Text section:
+ + +
We then calculate our shipping agency fees in two ways: (1) the fixed fees
are predetermined with a customer, and (2) the cost-plus fees are
calculated based on the actual costs incurred plus a mark up.
We
generally obtain advance payment of our shipping agency fees prior to providing
service to our clients. This significantly reduces the amount of accounts
receivable when the shipping agency fees are recognized. To the extent our
estimates are insufficient; we bill our clients for the balance to be paid
within 30 days.
We use
advance payments to pay a number of fees on behalf of our clients before their
ships arrive in port, including harbor, berthing, mooring/unmooring, tonnage,
immigration, quarantine and tug hire fees. We record the amounts we receive as
Advances from Customers and the amounts we pay as Advances to Suppliers. We
recognize revenues and expenses once the client’s ship leaves the harbor and the
client pays any outstanding amounts. In some cases, a delay in receiving bills
will require us to estimate the Service Revenues and Costs of Services in
accordance with the rate and formulas approved by the Ministry of
Communications. When this happens, we record the difference between Service
Revenues (as recognized) and Advances from Customers as Accounts Receivable and
the difference between Cost of Services and Advances to Suppliers as Accounts
Payable. To the extent we recognize revenues and costs in this way, our Accounts
Receivable and Accounts Payable will reflect this estimation until we receive
the bills and information we require to adjust revenues and expenses to reflect
our actual Service Revenues and Cost of Services. Any adjustment to actual from
the estimated Revenues and Cost of Services recorded has been and is expected to
be immaterial.
8
Property
and Equipment
We state
property and equipment at historical cost less accumulated depreciation and
amortization. Historical cost consists of its purchase price and any directly
attributable costs of bringing the asset to its working condition and location
for its intended use. We provide for depreciation and amortization in amounts
sufficient to expense the related cost of depreciable assets for operations over
their estimated useful lives. Depreciation and amortization are calculated on a
straight-line basis to write off the cost of assets to their residual values
over their estimated useful lives as follows:
Buildings
|
20
years
|
|
Motor
vehicles
|
5-10
years
|
|
Furniture
and office equipment
|
3-5
years
|
We
calculate gains and losses on disposals by comparing proceeds with the carrying
amount of the related assets and include these gains and losses in the
consolidated statements of operations. We consider the carrying value of a
long-lived asset to be impaired when the anticipated undiscounted cash flow from
such asset is less than its carrying value. If impairment is identified, a loss
is recognized based on the amount by which the carrying value exceeds the fair
value of the long-lived asset. Fair value is determined primarily using the
anticipated cash flows discounted at a rate commensurate with the risk involved
or based on independent appraisals. Management has determined that no impairment
existed as of March 31, 2009.
+ + +
Data in this exercise:
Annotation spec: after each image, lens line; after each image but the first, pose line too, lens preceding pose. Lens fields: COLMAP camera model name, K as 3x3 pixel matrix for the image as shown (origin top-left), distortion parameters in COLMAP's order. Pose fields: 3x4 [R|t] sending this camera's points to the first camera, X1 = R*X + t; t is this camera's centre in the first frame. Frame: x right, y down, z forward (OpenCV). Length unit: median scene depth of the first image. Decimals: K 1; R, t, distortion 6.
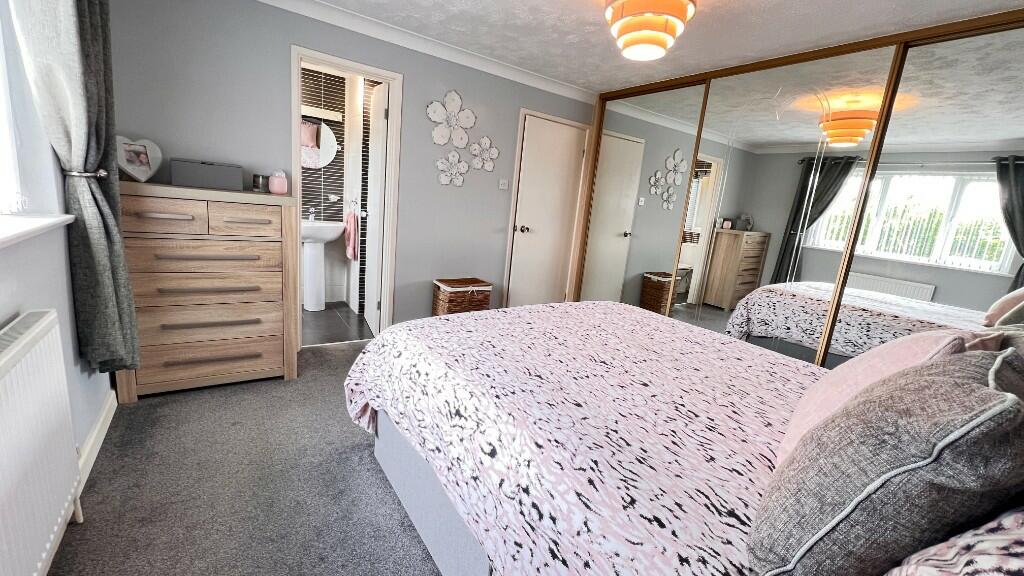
lens RADIAL K [[411.1, 0, 507.6], [0, 411.1, 286.5], [0, 0, 1]] dist [-0.000149, 0.000193]
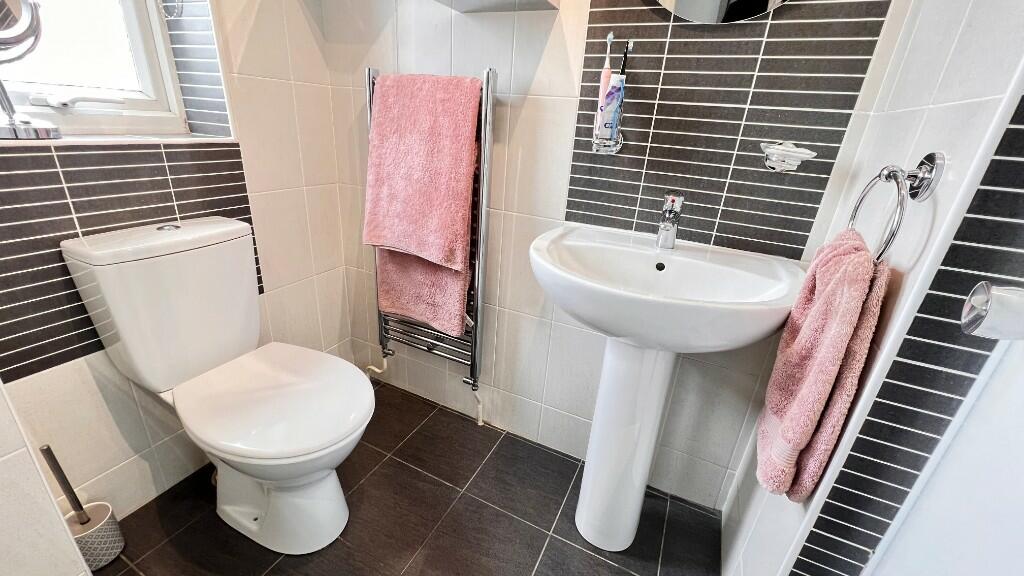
lens RADIAL K [[411.1, 0, 513.1], [0, 411.1, 284.6], [0, 0, 1]] dist [-0.000149, 0.000193]
pose [[0.513440, 0.266670, -0.815639, -0.298395], [-0.190130, 0.962217, 0.194907, -0.163432], [0.836798, 0.055005, 0.544742, 0.759114]]
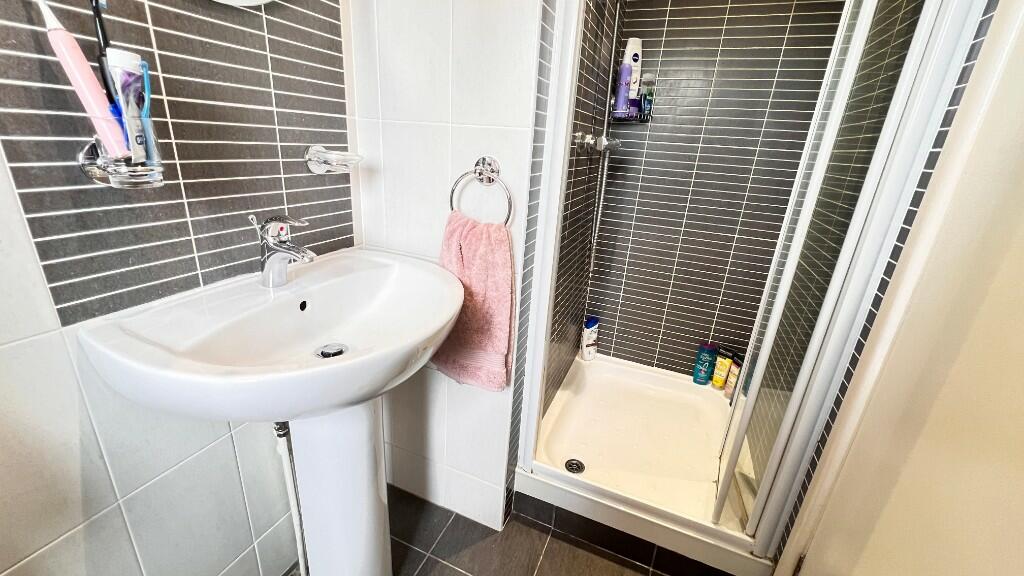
lens RADIAL K [[411.1, 0, 511.3], [0, 411.1, 285.8], [0, 0, 1]] dist [-0.000149, 0.000193]
pose [[0.839381, -0.223465, 0.495482, -0.470371], [0.129828, 0.967620, 0.216465, -0.182954], [-0.527811, -0.117370, 0.841214, 0.740703]]
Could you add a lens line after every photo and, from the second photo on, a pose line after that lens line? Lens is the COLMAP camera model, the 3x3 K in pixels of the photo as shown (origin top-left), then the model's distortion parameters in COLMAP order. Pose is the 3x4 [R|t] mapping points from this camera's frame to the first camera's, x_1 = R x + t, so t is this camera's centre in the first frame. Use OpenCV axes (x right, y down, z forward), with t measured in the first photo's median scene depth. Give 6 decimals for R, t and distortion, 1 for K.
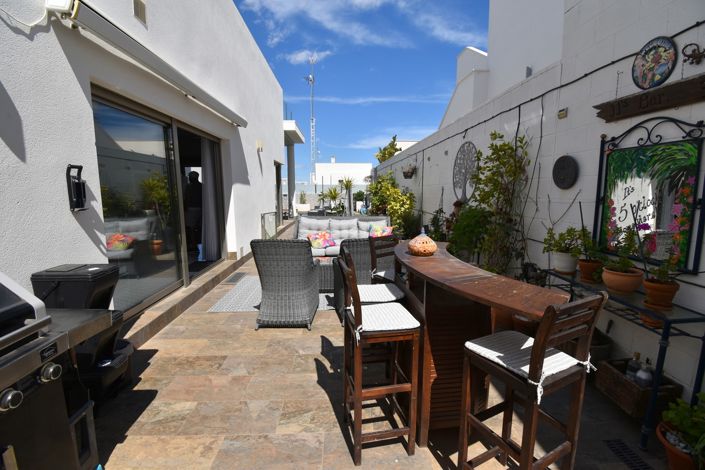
lens RADIAL K [[313.6, 0, 352.5], [0, 313.6, 235.0], [0, 0, 1]] dist [0.000289, -0.000415]
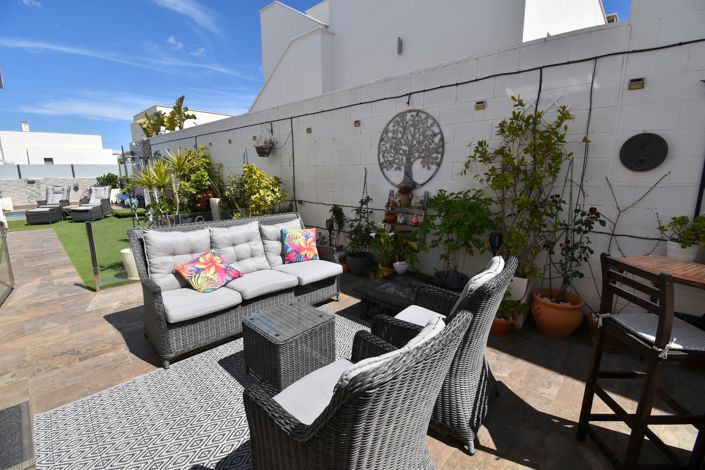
lens RADIAL K [[319.1, 0, 352.5], [0, 319.1, 235.0], [0, 0, 1]] dist [0.002884, -0.016286]
pose [[0.726644, -0.134216, 0.673777, -0.265856], [0.099015, 0.990952, 0.090613, -0.064709], [-0.679842, 0.000870, 0.733358, 0.443613]]
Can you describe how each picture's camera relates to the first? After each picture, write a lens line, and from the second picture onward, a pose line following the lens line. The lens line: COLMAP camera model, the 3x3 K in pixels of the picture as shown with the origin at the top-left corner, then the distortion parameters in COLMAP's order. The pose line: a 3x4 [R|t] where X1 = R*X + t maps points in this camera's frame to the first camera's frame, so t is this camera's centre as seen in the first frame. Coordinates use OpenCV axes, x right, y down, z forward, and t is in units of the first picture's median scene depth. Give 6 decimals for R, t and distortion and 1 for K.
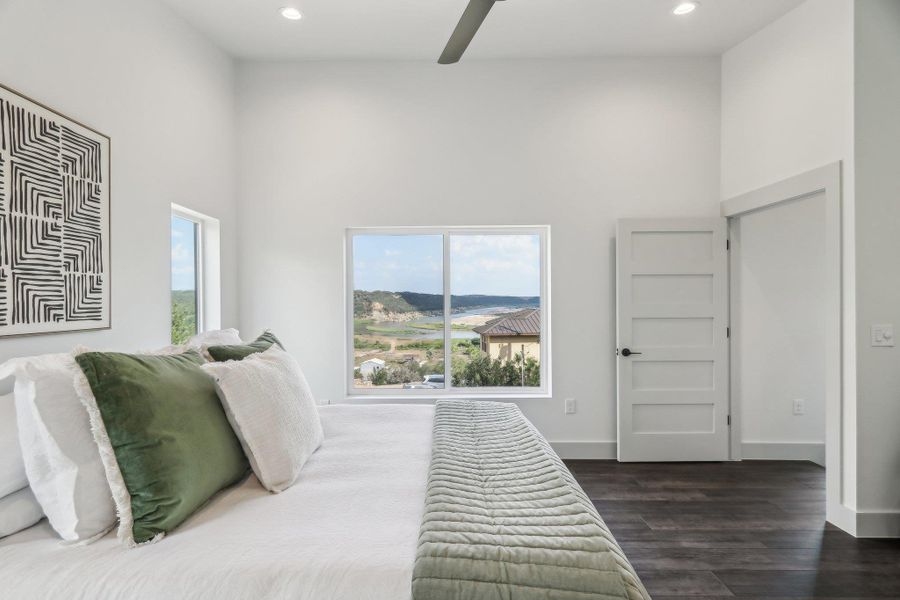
lens RADIAL K [[401.7, 0, 442.4], [0, 401.7, 300.6], [0, 0, 1]] dist [0.000148, -0.000060]
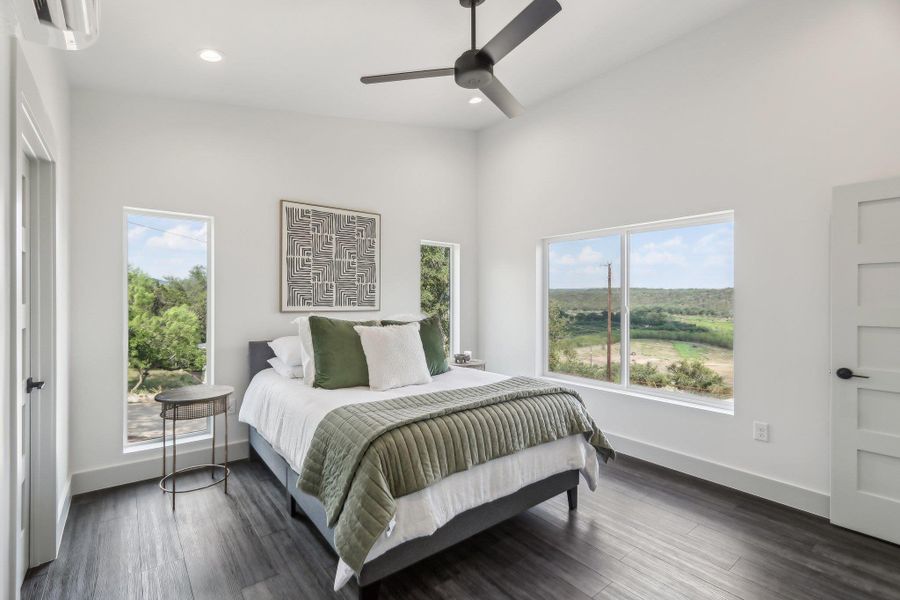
lens RADIAL K [[420.4, 0, 450.0], [0, 420.4, 300.0], [0, 0, 1]] dist [0.000923, 0.000302]
pose [[0.623953, 0.011214, -0.781381, 1.038845], [-0.009189, 0.999933, 0.007012, -0.001402], [0.781408, 0.002805, 0.624015, -0.021851]]
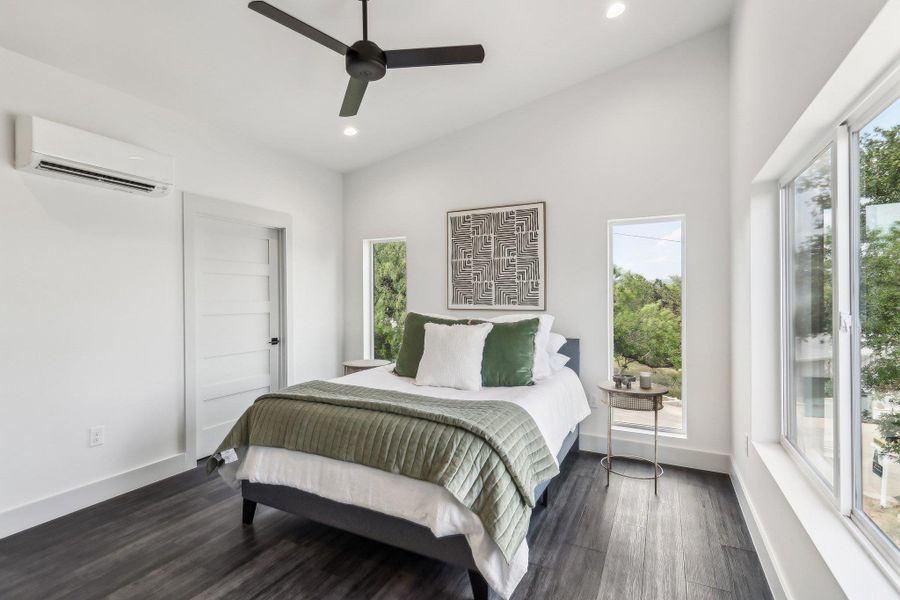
lens RADIAL K [[420.4, 0, 450.0], [0, 420.4, 300.0], [0, 0, 1]] dist [0.000923, 0.000302]
pose [[-0.441422, 0.011247, -0.897229, 1.037075], [0.003654, 0.999936, 0.010737, 0.001623], [0.897292, 0.001461, -0.441434, 1.488275]]
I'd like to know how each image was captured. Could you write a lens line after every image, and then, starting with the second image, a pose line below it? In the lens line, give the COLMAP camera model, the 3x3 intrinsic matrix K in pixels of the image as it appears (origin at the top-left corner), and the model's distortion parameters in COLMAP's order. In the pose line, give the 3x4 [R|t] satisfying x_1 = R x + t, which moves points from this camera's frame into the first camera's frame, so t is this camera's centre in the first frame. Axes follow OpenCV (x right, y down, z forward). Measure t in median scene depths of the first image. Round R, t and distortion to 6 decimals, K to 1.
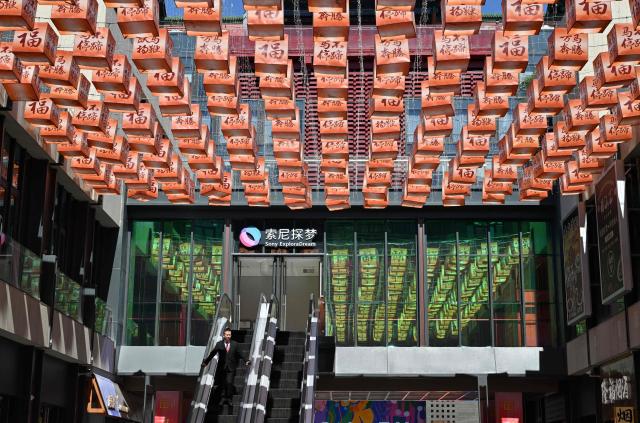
lens RADIAL K [[1057.4, 0, 320.2], [0, 1057.4, 174.6], [0, 0, 1]] dist [-0.009572, -0.092753]
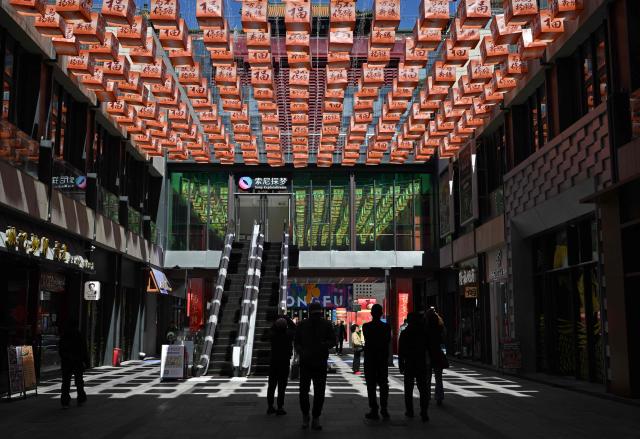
lens RADIAL K [[731.5, 0, 320.0], [0, 731.5, 219.5], [0, 0, 1]] dist [0.000760, -0.008211]
pose [[0.998590, 0.001057, 0.053075, -0.014075], [-0.007708, 0.992094, 0.125260, -0.029167], [-0.052523, -0.125493, 0.990703, -0.122657]]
+ + +
Prompt A:
Output the part of the accounting passage from "We then calculate" to "plus a mark up.", word for word.
Prompt B:
Return the rows verbatim, from their first line through the line with "285.8], [0, 0, 1]] dist [-0.000149, 0.000193]", including both ends, and leave the pictures out.

Written response A:
We then calculate our shipping agency fees in two ways: (1) the fixed fees
are predetermined with a customer, and (2) the cost-plus fees are
calculated based on the actual costs incurred plus a mark up.

Written response B:
Annotation spec: after each image, lens line; after each image but the first, pose line too, lens preceding pose. Lens fields: COLMAP camera model name, K as 3x3 pixel matrix for the image as shown (origin top-left), distortion parameters in COLMAP's order. Pose fields: 3x4 [R|t] sending this camera's points to the first camera, X1 = R*X + t; t is this camera's centre in the first frame. Frame: x right, y down, z forward (OpenCV). Length unit: median scene depth of the first image. Decimals: K 1; R, t, distortion 6.
lens RADIAL K [[411.1, 0, 507.6], [0, 411.1, 286.5], [0, 0, 1]] dist [-0.000149, 0.000193]
lens RADIAL K [[411.1, 0, 513.1], [0, 411.1, 284.6], [0, 0, 1]] dist [-0.000149, 0.000193]
pose [[0.513440, 0.266670, -0.815639, -0.298395], [-0.190130, 0.962217, 0.194907, -0.163432], [0.836798, 0.055005, 0.544742, 0.759114]]
lens RADIAL K [[411.1, 0, 511.3], [0, 411.1, 285.8], [0, 0, 1]] dist [-0.000149, 0.000193]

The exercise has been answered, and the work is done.